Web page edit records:
════

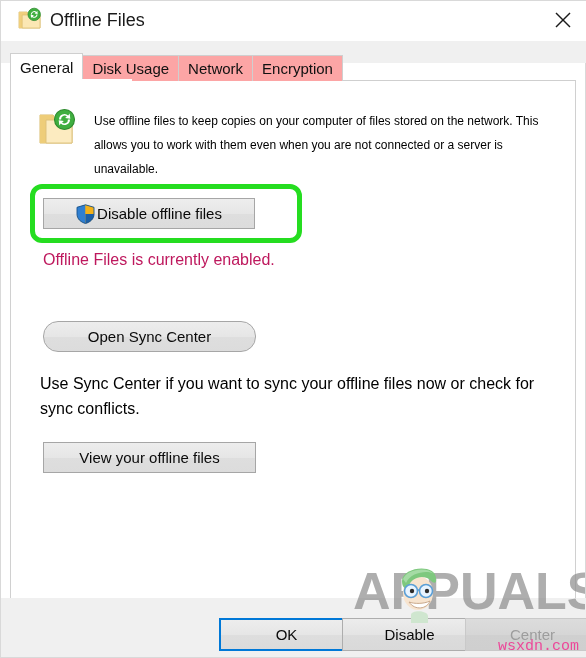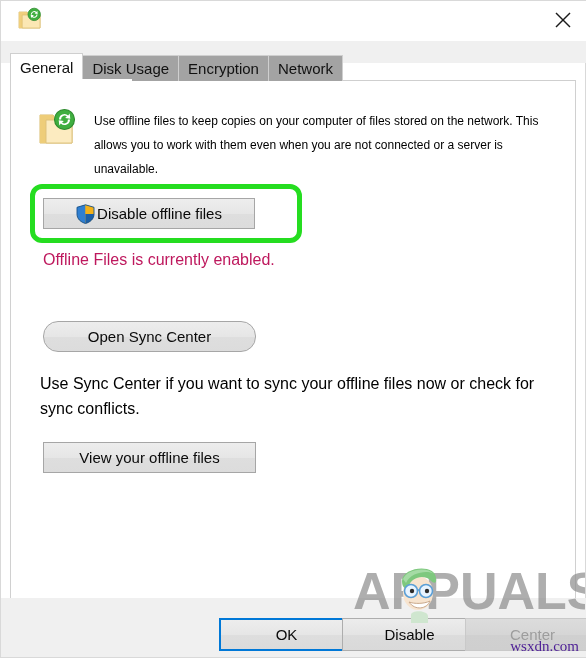--- a/index.html
+++ b/index.html
@@ -75,21 +75,21 @@
     align-items: flex-end;
     z-index: 4;
   }
   .tab {
     height: 26px;
     padding: 0 9px;
     display: flex;
     align-items: center;
     font-size: 15px;
     color: #111;
-    background: #a3a3a3;
+    background: #fca5a5;
     border: 1px solid #cfcfcf;
     border-bottom: none;
     margin-right: -1px;
     box-sizing: border-box;
     white-space: nowrap;
     cursor: default;
   }
   .tab.active {
     background: #ffffff;
     height: 28px;
@@ -200,22 +200,22 @@
     left: 352px; top: 556px;
     width: 232px;
     height: 66px;
     z-index: 8;
     pointer-events: none;
   }
   #wsxdn-text {
     position: absolute;
     right: 6px; bottom: 2px;
     font-size: 15px;
-    color: #4c1d95;
-    font-family: Liberation Serif, serif;
+    color: #ec4899;
+    font-family: Liberation Mono, monospace;
     z-index: 9;
     letter-spacing: 0px;
     text-align: center;
   }
 
   
   #footer {
     position: absolute;
     left: 0; bottom: 0;
     width: 586px;
@@ -265,43 +265,44 @@
       <svg width="26" height="26" viewBox="0 0 26 26">
         <path d="M2 5 L10 5 L12.2 8 L23 8 L23 21 L2 21 Z" fill="#f6dd9e" stroke="#d8b765" stroke-width="0.8"></path>
         <path d="M2 5 L10 5 L12.2 8 L5.2 8 L5.2 21 L2 21 Z" fill="#f0cf7d"></path>
         <path d="M5.2 8 L23 8 L23 21 L5.2 21 Z" fill="#fbe7b4" stroke="#dcbd6d" stroke-width="0.7"></path>
         <circle cx="17.2" cy="7.4" r="6.2" fill="#3fae3f" stroke="#2e8c2e" stroke-width="0.8"></circle>
         <path d="M13.8 7.4 a3.4 3.4 0 0 1 5.6 -2.5 l0.9 -1.1 l0.4 3.2 l-3.2 -0.5 l1.1 -0.9 a2.2 2.2 0 0 0 -3.6 1.8 z" fill="#ffffff"></path>
         <path d="M20.6 7.4 a3.4 3.4 0 0 1 -5.6 2.5 l-0.9 1.1 l-0.4 -3.2 l3.2 0.5 l-1.1 0.9 a2.2 2.2 0 0 0 3.6 -1.8 z" fill="#ffffff"></path>
       </svg>
     </div>
 
+    <div id="title-text">Offline Files</div>
 
     <div id="close-button">
       <svg width="20" height="20" viewBox="0 0 20 20">
         <line x1="3" y1="3" x2="17" y2="17" stroke="#1b1b1b" stroke-width="1.4"></line>
         <line x1="17" y1="3" x2="3" y2="17" stroke="#1b1b1b" stroke-width="1.4"></line>
       </svg>
     </div>
   </div>
 
   <div id="tabstrip-bg"></div>
 
   <div id="tabs">
     <div class="tab active">
       <span>General</span>
     </div>
     <div class="tab">
       <span>Disk Usage</span>
     </div>
     <div class="tab">
+      <span>Network</span>
+    </div>
+    <div class="tab">
       <span>Encryption</span>
-    </div>
-    <div class="tab">
-      <span>Network</span>
     </div>
   </div>
 
   <div id="tabpage"></div>
   <div id="tabpage-topmask"></div>
 
   <div id="desc-icon">
     <svg width="40" height="42" viewBox="0 0 40 42">
       <path d="M2 8 L15 8 L18.5 13 L34 13 L34 36 L2 36 Z" fill="#f7de9f" stroke="#d9bb6b" stroke-width="1"></path>
       <path d="M2 8 L15 8 L18.5 13 L8 13 L8 36 L2 36 Z" fill="#eecd79"></path>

════

From the records above, return each line that has the string "Network".

- WRITTEN RESPONSE -
+      <span>Network</span>
-      <span>Network</span>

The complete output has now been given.